2003 Seattle Annual Meeting (November 2–5, 2003)

Paper No. 18
Presentation Time: 8:00 AM-12:00 PM

ITERATIVE PATTERNS OF WALL TEXTURE EVOLUTION AND ITS SIGNIFICANCE FOR PHYLOGENETIC RECONSTRUCTION AMONG CENOZOIC PLANKTONIC FORAMINIFERA


GILL, Peter J. and KELLY, D.C., Geology & Geophysics, Univ of Wisconsin - Madison, 1215 W. Dayton Street, Weeks Hall, Madison, WI 53706, pgill@wisc.edu

Patterns of wall texture on the surfaces of planktonic foraminiferal tests have been shown to be important characters for reconstructing evolutionary lineages. Test wall texture is typically a conservative character that exhibits little change for prolonged periods throughout a lineage’s history. Exceptions to this conservatism occur during the early evolutionary stages of several key Cenozoic lineages.
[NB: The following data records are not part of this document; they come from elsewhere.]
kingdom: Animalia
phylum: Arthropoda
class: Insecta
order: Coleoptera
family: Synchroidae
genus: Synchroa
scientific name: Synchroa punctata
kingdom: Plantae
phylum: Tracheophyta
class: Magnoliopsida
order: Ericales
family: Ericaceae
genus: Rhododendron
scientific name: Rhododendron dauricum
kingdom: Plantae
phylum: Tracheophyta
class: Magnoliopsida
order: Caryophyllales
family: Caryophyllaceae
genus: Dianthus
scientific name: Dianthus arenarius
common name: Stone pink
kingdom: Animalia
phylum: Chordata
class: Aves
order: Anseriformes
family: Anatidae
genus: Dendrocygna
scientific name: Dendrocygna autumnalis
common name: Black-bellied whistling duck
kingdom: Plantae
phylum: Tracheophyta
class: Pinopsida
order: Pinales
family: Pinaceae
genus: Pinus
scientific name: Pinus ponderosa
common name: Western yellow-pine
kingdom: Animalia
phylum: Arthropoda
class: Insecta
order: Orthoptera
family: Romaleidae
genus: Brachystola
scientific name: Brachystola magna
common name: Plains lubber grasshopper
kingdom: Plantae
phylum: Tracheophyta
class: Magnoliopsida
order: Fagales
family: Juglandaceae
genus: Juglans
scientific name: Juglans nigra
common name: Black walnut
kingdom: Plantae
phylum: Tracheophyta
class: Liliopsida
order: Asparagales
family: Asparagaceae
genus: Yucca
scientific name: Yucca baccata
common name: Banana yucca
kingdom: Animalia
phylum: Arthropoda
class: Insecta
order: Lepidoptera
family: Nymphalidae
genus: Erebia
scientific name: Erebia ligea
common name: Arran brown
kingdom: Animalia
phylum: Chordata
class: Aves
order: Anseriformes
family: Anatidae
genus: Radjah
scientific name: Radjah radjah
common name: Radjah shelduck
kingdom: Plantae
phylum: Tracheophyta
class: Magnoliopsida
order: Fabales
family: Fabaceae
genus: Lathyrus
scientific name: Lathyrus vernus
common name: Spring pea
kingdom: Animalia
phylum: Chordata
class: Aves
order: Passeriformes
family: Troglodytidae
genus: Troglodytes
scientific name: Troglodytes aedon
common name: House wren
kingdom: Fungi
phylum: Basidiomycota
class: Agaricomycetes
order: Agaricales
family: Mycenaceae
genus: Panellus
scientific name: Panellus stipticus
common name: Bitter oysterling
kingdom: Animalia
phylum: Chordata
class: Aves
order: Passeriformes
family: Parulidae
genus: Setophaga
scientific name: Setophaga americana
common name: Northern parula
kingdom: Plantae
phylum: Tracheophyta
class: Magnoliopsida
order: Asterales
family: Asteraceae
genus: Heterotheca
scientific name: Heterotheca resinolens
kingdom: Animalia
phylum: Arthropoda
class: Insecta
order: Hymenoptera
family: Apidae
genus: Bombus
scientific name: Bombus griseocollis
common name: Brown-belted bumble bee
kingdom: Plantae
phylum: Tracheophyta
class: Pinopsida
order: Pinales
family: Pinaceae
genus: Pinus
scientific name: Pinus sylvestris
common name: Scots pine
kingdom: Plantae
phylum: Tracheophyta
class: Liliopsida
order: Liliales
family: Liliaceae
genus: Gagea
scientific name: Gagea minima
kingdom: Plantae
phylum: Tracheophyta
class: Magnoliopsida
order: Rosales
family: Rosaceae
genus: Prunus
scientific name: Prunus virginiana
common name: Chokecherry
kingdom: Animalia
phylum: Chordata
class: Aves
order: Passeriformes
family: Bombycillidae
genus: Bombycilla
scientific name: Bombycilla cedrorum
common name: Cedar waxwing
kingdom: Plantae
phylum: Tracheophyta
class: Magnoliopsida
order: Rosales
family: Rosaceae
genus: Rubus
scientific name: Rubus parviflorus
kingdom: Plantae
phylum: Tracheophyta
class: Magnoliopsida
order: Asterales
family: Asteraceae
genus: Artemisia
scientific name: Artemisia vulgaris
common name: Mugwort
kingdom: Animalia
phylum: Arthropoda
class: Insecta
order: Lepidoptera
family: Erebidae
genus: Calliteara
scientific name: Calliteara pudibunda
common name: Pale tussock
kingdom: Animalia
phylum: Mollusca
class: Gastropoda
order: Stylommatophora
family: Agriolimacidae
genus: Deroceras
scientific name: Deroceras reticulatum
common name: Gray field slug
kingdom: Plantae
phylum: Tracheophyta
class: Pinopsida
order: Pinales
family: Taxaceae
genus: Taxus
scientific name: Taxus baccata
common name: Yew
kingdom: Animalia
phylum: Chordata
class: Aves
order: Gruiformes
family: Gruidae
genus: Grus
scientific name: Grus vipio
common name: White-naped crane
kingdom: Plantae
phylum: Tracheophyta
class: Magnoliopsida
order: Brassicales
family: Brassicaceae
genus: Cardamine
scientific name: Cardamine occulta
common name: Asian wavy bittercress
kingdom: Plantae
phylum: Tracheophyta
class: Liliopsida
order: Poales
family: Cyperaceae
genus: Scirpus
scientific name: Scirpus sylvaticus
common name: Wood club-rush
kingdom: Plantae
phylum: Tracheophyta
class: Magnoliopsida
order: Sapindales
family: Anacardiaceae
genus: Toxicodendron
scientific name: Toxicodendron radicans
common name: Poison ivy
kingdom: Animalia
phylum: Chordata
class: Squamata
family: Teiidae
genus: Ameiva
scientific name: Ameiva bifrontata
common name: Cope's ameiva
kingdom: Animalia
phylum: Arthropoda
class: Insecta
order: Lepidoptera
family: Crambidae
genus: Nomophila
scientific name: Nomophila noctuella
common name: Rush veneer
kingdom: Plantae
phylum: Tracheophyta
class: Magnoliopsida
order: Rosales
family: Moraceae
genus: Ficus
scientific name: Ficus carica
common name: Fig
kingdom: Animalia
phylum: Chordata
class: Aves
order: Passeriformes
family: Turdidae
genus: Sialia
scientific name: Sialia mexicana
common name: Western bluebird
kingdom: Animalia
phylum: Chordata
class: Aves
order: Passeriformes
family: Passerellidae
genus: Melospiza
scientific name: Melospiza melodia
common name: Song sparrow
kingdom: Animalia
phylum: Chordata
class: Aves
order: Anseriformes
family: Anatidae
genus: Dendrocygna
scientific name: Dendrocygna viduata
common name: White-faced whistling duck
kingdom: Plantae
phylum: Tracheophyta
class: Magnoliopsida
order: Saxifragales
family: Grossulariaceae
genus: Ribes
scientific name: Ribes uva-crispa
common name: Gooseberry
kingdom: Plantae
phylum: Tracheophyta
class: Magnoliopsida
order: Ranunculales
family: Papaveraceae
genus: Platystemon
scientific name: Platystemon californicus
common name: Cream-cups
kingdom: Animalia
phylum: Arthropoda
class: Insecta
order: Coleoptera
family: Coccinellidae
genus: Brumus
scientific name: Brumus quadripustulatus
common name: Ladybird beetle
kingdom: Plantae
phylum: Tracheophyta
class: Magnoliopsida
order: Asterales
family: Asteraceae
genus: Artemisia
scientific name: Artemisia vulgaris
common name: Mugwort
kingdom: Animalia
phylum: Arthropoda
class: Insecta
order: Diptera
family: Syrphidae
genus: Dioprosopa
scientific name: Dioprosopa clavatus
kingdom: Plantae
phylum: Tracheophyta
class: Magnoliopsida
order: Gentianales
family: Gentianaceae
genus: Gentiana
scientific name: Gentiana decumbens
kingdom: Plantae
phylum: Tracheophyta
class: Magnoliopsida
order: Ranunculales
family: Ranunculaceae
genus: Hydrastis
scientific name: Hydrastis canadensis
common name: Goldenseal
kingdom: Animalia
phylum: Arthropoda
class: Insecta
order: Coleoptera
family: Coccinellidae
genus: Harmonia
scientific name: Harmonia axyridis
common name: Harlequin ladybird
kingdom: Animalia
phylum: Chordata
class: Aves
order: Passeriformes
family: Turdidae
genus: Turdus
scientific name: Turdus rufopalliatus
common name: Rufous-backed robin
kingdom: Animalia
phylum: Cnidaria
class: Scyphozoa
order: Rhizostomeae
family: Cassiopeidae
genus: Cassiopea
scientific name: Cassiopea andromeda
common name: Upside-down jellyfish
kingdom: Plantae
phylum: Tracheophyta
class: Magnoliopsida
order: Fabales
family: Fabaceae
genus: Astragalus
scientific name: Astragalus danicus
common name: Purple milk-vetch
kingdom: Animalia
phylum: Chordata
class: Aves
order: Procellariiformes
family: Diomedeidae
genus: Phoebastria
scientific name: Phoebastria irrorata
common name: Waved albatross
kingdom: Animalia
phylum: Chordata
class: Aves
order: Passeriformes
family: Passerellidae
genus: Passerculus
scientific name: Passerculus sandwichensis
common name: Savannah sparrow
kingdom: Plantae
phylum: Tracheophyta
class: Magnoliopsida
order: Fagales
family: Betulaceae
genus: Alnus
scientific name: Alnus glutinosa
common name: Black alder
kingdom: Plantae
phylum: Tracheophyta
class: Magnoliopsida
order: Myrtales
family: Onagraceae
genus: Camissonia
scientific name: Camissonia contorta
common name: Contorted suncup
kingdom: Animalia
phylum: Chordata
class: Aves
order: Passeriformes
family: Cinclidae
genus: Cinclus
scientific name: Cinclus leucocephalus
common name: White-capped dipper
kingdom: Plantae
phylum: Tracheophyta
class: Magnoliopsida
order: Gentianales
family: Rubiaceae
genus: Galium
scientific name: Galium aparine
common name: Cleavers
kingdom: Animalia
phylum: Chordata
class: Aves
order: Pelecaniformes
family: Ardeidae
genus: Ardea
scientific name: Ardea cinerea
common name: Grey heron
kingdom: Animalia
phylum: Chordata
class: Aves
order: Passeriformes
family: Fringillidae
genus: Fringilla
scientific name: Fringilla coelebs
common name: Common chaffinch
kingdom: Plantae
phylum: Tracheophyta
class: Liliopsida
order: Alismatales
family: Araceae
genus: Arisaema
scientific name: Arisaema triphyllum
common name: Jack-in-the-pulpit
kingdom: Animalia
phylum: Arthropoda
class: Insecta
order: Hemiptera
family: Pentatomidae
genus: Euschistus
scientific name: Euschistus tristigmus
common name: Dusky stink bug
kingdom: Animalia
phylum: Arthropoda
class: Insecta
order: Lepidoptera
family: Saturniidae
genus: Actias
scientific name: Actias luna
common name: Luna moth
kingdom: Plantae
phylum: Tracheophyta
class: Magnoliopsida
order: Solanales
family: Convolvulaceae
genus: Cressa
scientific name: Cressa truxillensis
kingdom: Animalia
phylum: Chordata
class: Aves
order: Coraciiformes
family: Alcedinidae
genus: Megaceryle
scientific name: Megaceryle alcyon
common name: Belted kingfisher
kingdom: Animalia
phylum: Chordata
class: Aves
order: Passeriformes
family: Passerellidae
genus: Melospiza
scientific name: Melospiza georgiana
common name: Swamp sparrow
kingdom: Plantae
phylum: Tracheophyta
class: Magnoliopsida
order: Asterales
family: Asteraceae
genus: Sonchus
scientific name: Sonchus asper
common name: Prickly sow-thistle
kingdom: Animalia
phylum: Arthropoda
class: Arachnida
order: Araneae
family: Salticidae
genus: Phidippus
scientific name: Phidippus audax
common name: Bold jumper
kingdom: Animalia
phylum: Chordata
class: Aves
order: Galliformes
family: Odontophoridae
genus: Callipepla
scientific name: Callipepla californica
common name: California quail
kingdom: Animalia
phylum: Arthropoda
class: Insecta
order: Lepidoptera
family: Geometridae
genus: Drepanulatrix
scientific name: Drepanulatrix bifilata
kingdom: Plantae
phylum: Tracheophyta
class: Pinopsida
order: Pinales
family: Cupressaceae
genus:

It is during these early, critical stages of morphological evolution that wall textures can exhibit significant degrees of modification prior to becoming fully established within a lineage. For example, the evolution of Praemurica uncinata into Morozovella angulata during the late Danian entailed a transformation from a coarsely cancellate, “neogloboquadrinid” ancestral texture to a smooth-walled, heavily pustulose (muricate) descendant texture. This evolutionary shift in wall texture took ~200 k.y., and is coupled to profound changes in test morphology and paleoecology. Subsequent to the P. uncinata/M. angulata transition, the muricate wall texture of the morozovellids remained a relatively fixed character for nearly 23 m.y. Hence, significant degrees of evolutionary change are concentrated within brief intervals that are confined to the early stages of diversification. Scanning electron microscopy is used to demonstrate that patterns of wall texture evolution within the non-spinose, Neogene Globorotalia (Fohsella) and Globorotalia (Globoconella) lineages are grossly similar to those seen in the Paleogene morozovellids. The primitive wall texture of ancestral G. (Fohsella) peripheroronda is distinctly coarser and more deeply pitted than that of its smooth walled descendants, G. (Fohsella) peripheroacuta and G. (Fohsella) fohsi. Likewise, an early ancestor of the G. (Globoconella) lineage – G. (Globoconella) incognita – possesses a coarse, deeply-pitted wall texture, while its descendants G. (Globoconella) miozea and G. (Globoconella) conoidea have smooth, pustulose wall textures. The patterns of wall texture evolution seen in these phylogenetically removed Paleogene and Neogene lineages qualify as an example of iterative evolution, and indicate that wall texture alone should not be used as an uncorroborated diagnostic tool for retracing the early, ancestral roots of lineages.